Pickle Implementation

Last edited 2025-02-04.

Pickle support is important but hard to implement. It's important to support because it's commonly used from inside Dask and similar libraries to manage state across distributed workers.

Background

There are two ways to implement pickle support.

  1. Implementing __getstate__ and __setstate__. The return value of __getstate__ can be pretty much anything I think, and that gets passed back into __setstate__ to be unpacked and set as the internal state.
  2. Implementing a constructor (tagged in Rust with #[new]) and __getnewargs_ex__. __getnewargs_ex__ must return a tuple of (args: tuple, kwargs: dict), which can be passed to the #[new] constructor. This can be simpler when you already have a #[new] implemented and when the parameters into that #[new] function are easily serializable. However it might require (I wonder if there's a way to recursively pickle things?)

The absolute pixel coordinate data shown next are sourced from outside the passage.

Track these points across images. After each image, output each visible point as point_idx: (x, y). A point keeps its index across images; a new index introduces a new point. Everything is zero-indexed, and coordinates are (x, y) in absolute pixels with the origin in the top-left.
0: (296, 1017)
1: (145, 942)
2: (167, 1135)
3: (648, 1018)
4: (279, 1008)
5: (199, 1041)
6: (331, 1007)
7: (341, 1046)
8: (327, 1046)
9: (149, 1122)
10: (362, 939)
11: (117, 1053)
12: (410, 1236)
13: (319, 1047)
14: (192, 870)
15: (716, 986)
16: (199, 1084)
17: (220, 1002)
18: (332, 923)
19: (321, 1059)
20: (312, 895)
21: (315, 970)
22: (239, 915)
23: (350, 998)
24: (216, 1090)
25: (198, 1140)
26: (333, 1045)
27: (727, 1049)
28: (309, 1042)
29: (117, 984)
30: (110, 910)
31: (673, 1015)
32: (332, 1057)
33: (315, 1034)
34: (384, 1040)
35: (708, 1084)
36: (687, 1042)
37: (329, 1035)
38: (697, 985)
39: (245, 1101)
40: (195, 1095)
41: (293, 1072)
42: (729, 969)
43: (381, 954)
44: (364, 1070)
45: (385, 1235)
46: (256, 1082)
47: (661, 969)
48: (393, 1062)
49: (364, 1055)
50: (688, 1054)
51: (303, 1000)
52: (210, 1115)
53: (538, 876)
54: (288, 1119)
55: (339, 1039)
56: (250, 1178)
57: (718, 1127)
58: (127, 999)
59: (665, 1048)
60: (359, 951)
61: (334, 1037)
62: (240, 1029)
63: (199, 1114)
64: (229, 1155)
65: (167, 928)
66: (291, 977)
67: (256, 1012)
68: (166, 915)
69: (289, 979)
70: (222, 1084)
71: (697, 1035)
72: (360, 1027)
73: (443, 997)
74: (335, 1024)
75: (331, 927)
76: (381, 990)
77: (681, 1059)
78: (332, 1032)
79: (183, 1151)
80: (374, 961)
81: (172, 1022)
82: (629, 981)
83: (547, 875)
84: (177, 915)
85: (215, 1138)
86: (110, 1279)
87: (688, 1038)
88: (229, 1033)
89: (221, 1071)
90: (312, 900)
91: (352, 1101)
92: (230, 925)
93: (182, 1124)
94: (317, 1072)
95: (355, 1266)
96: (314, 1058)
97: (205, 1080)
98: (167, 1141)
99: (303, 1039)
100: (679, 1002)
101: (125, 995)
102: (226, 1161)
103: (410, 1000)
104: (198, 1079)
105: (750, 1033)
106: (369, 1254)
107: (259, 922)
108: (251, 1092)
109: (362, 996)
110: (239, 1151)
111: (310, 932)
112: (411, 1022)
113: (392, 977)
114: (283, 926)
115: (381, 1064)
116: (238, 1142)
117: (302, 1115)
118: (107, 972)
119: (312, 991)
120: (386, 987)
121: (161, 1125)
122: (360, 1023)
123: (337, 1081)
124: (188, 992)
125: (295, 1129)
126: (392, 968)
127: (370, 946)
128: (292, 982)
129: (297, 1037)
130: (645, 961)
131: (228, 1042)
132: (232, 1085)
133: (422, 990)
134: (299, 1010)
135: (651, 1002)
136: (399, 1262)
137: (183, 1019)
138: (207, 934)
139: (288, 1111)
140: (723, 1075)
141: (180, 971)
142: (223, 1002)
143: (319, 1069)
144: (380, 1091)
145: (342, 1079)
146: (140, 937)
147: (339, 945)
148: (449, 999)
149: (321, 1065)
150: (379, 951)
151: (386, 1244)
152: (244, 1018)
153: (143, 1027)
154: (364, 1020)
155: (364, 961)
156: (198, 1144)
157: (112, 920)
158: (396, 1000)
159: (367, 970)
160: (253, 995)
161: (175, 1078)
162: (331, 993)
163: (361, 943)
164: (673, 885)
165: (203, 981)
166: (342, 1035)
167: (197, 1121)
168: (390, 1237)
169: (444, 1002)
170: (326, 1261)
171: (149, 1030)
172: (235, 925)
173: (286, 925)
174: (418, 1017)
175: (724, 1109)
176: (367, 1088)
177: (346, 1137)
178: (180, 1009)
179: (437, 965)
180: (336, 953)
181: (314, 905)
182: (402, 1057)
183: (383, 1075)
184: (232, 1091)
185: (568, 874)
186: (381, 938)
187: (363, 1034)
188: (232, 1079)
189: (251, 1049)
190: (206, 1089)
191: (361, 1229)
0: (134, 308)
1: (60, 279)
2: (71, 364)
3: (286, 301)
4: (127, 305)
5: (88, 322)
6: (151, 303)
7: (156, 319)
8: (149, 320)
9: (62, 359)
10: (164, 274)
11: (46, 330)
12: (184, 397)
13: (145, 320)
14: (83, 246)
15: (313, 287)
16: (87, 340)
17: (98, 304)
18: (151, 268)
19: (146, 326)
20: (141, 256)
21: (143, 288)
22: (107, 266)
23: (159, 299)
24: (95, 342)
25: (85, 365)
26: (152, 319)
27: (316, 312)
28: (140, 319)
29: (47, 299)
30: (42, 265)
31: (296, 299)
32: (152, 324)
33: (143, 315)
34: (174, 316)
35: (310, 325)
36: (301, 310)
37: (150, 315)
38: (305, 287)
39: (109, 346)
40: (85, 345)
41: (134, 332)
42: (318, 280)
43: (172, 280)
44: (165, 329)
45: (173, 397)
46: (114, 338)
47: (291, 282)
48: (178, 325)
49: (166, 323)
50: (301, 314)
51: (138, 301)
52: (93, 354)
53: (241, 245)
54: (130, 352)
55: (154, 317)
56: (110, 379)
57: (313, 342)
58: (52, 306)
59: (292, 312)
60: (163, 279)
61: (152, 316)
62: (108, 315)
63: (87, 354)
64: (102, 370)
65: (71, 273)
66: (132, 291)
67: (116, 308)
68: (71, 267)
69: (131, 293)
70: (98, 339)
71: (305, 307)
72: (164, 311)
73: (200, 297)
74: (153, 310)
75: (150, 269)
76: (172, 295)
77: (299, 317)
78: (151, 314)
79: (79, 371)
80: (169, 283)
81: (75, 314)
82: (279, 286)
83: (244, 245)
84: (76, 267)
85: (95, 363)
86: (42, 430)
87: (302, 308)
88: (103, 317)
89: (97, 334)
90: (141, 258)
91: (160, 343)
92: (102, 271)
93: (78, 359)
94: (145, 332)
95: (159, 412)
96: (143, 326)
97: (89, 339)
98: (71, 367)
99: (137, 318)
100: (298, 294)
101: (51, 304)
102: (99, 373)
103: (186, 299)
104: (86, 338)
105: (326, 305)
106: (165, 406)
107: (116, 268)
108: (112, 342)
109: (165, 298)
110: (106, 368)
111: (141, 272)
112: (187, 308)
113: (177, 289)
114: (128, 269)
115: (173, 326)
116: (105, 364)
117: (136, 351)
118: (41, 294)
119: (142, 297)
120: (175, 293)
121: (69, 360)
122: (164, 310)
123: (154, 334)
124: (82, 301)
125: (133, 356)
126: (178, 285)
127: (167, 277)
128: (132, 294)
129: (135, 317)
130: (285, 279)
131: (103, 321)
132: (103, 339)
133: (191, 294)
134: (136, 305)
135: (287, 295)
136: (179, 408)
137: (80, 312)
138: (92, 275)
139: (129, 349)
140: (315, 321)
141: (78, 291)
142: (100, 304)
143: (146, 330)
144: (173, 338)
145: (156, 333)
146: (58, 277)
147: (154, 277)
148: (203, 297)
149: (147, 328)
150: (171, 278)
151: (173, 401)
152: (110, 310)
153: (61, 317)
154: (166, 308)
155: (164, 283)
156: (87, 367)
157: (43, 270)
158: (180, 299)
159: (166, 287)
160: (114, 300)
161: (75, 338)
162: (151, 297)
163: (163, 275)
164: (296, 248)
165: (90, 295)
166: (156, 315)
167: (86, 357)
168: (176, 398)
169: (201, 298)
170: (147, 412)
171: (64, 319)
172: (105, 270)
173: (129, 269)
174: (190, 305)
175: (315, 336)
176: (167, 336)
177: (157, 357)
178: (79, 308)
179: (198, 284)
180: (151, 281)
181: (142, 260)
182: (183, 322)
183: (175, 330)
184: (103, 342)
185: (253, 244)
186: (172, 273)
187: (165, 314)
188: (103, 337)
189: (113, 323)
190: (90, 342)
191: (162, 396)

We can't extract the configuration out from a "finished" object_store instance like an AmazonS3. We could extract some configuration out of a builder instance like AmazonS3Builder, but then every time we use that class we'd have to call build() on the Rust side, which would probably significantly hurt performance. Therefore, the only(?) possible way to implement pickle support inside obstore is to persist the store configuration separately inside the #[pyclass].

Implementation

  • Store configuration information a second time in the #[pyclass] of each store. (It's already implicitly stored by the underlying rust ObjectStore instance.)
  • Handle prefixes automatically within each Python store class.
  • Implement __getnewargs_ex__, returning the parameters passed to #[new]
  • Implement IntoPyObject for each configuration object: the store-specific config, client options, and retry options

Benefits

  • It should be relatively straightforward to implement for any of the raw stores: S3Store, GCSStore, AzureStore, LocalStore, and MemoryStore.
  • We're already validating the PyAmazonS3Config, PyClientOptions, and PyRetryConfig, so it isn't that much extra work just to store those on the Rust class. So we can serialize them to Python objects in __getnewargs_ex__ and then have Python automatically pass them to #[new].
  • Using __getnewargs_ex__ means we don't need to add serde support; we can use IntoPyObject and FromPyObject for all (de)serialization and only have a single code path.
  • We can persist all of the store-specific config, the client options, and the retry config, so the pickled instances should be exactly the same as the original instances.
  • Supports any of the builder classmethods, e.g. from_env, from_url, etc,
  • Most of the time, storing configuration information should be just a few strings. So ideally it'll increase memory usage only slightly, and won't affect runtime performance otherwise (assuming you reuse a store instead of creating a new one each time).
  • Since we don't allow the store classes to be mutated after creation from Python, there's no risk of the two copies of the configuration getting out of sync.

Drawbacks

  • Because url has deferred parsing in the object_store builders, we need to special-case url handling. Naturally, passing url to a store with with_url means that object_store doesn't actually parse the URL until the build() method, and at that point we can no longer access config information from the built AmazonS3. Without special-casing this URL handling, pickling would fail for instances created from from_url.

Therefore, we handle this by vendoring the small amount of URL parsing from upstream. So we apply the URL parsing onto our config HashMaps and then apply those to the builder. So our configs and those used by the raw stores stay in sync. See developmentseed/obstore!209. - Unclear how to support middleware, including PrefixStore, because those have to support an arbitrary wrapped object. Is there a way to recursively pickle and unpickle the thing it's wrapping? - (Implemented) If we can't find a way to support pickling of arbitrary middleware, we could alternatively use a PrefixStore internally and automatically inside an S3Store, GCSStore, AzureStore (NOTE: we should maybe benchmark the overhead a PrefixStore causes, in case it's something we don't want to force on everyone? Well, if the S3Store stored an arbitrary Arc<dyn ObjectStore> then we could prefix when asked for and not prefix when not asked for, but maybe that would conflict with signing, if that requires a raw object_store::AmazonS3 instance?). Alternatively, we could create the PrefixStore on demand, since it looks virtually free. - We don't currently implement pickle support for MemoryStore, as we don't have a way to serialize the memory state across workers.